PROBLEM REQUIREMENTS » Count the lines in the listing below that contain the word "crecimiento", treating uppercase and lowercase as different, and give only that number.

DATA FOR ANALYSIS »

# # # # #

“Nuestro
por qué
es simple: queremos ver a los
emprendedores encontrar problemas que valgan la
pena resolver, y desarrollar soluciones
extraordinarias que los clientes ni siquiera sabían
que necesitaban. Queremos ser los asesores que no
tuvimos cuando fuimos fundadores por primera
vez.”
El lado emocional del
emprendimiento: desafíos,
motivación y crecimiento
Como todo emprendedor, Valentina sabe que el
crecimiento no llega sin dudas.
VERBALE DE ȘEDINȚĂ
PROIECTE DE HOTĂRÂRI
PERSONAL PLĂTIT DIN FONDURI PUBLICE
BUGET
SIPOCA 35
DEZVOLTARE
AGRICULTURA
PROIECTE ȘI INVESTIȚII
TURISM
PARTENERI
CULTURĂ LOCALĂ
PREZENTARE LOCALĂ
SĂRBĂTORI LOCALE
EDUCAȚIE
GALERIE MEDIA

# # # # #

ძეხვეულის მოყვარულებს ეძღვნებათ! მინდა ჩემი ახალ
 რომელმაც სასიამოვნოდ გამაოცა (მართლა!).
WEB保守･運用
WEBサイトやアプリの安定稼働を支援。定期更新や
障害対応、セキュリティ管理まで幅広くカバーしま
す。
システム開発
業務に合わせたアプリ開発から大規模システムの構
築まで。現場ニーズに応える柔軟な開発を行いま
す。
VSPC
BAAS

# # # # #

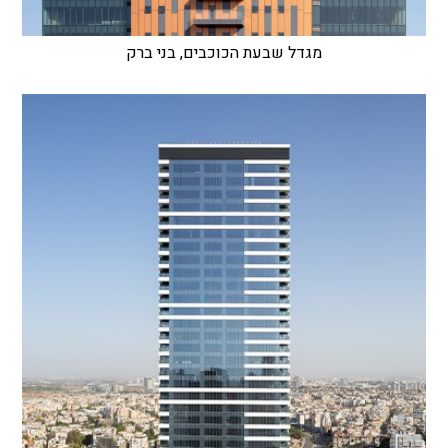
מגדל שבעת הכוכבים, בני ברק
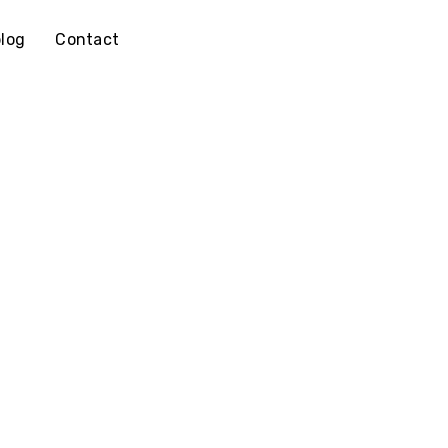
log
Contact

# # # # #

WRITTEN REPLY » 2